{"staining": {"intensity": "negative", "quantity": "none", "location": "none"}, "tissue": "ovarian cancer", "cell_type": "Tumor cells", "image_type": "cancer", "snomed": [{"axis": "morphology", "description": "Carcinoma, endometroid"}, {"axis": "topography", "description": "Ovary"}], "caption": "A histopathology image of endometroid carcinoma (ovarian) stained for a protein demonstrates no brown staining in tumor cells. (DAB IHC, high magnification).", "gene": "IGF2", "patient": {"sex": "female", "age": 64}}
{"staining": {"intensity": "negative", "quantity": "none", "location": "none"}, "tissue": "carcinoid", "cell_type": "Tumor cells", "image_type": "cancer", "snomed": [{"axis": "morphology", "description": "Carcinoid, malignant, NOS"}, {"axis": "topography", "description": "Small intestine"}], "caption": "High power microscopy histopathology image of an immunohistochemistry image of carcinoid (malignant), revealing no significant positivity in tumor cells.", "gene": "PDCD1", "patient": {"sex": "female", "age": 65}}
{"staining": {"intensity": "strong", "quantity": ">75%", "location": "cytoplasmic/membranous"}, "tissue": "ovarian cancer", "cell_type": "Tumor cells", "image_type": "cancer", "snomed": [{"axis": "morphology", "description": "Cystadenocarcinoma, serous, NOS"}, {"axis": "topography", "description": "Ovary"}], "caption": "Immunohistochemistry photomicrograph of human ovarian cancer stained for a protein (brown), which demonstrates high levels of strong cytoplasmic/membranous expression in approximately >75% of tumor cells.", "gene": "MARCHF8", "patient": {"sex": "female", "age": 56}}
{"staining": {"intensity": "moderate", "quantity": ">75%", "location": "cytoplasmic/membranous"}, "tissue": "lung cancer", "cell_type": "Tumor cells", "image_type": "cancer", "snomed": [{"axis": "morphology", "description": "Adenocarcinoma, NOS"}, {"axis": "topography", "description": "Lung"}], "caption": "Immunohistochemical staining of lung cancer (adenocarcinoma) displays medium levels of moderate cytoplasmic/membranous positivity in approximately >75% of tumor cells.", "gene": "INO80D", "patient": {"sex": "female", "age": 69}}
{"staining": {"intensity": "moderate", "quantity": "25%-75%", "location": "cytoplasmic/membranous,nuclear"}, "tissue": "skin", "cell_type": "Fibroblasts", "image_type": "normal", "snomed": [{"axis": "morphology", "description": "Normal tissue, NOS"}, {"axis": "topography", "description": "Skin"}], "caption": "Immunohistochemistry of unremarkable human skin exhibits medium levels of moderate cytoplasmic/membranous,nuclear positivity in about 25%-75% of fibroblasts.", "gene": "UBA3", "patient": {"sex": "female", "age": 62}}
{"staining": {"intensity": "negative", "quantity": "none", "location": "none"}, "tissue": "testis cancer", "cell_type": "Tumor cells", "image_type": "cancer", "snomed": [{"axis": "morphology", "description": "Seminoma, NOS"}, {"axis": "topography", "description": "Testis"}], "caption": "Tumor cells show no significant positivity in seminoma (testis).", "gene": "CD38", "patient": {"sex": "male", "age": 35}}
● ● ● ● ●
Task directions:
After reading the lines above, reproduce them all exactly.

Expected answer:
{"staining": {"intensity": "negative", "quantity": "none", "location": "none"}, "tissue": "ovarian cancer", "cell_type": "Tumor cells", "image_type": "cancer", "snomed": [{"axis": "morphology", "description": "Carcinoma, endometroid"}, {"axis": "topography", "description": "Ovary"}], "caption": "A histopathology image of endometroid carcinoma (ovarian) stained for a protein demonstrates no brown staining in tumor cells. (DAB IHC, high magnification).", "gene": "IGF2", "patient": {"sex": "female", "age": 64}}
{"staining": {"intensity": "negative", "quantity": "none", "location": "none"}, "tissue": "carcinoid", "cell_type": "Tumor cells", "image_type": "cancer", "snomed": [{"axis": "morphology", "description": "Carcinoid, malignant, NOS"}, {"axis": "topography", "description": "Small intestine"}], "caption": "High power microscopy histopathology image of an immunohistochemistry image of carcinoid (malignant), revealing no significant positivity in tumor cells.", "gene": "PDCD1", "patient": {"sex": "female", "age": 65}}
{"staining": {"intensity": "strong", "quantity": ">75%", "location": "cytoplasmic/membranous"}, "tissue": "ovarian cancer", "cell_type": "Tumor cells", "image_type": "cancer", "snomed": [{"axis": "morphology", "description": "Cystadenocarcinoma, serous, NOS"}, {"axis": "topography", "description": "Ovary"}], "caption": "Immunohistochemistry photomicrograph of human ovarian cancer stained for a protein (brown), which demonstrates high levels of strong cytoplasmic/membranous expression in approximately >75% of tumor cells.", "gene": "MARCHF8", "patient": {"sex": "female", "age": 56}}
{"staining": {"intensity": "moderate", "quantity": ">75%", "location": "cytoplasmic/membranous"}, "tissue": "lung cancer", "cell_type": "Tumor cells", "image_type": "cancer", "snomed": [{"axis": "morphology", "description": "Adenocarcinoma, NOS"}, {"axis": "topography", "description": "Lung"}], "caption": "Immunohistochemical staining of lung cancer (adenocarcinoma) displays medium levels of moderate cytoplasmic/membranous positivity in approximately >75% of tumor cells.", "gene": "INO80D", "patient": {"sex": "female", "age": 69}}
{"staining": {"intensity": "moderate", "quantity": "25%-75%", "location": "cytoplasmic/membranous,nuclear"}, "tissue": "skin", "cell_type": "Fibroblasts", "image_type": "normal", "snomed": [{"axis": "morphology", "description": "Normal tissue, NOS"}, {"axis": "topography", "description": "Skin"}], "caption": "Immunohistochemistry of unremarkable human skin exhibits medium levels of moderate cytoplasmic/membranous,nuclear positivity in about 25%-75% of fibroblasts.", "gene": "UBA3", "patient": {"sex": "female", "age": 62}}
{"staining": {"intensity": "negative", "quantity": "none", "location": "none"}, "tissue": "testis cancer", "cell_type": "Tumor cells", "image_type": "cancer", "snomed": [{"axis": "morphology", "description": "Seminoma, NOS"}, {"axis": "topography", "description": "Testis"}], "caption": "Tumor cells show no significant positivity in seminoma (testis).", "gene": "CD38", "patient": {"sex": "male", "age": 35}}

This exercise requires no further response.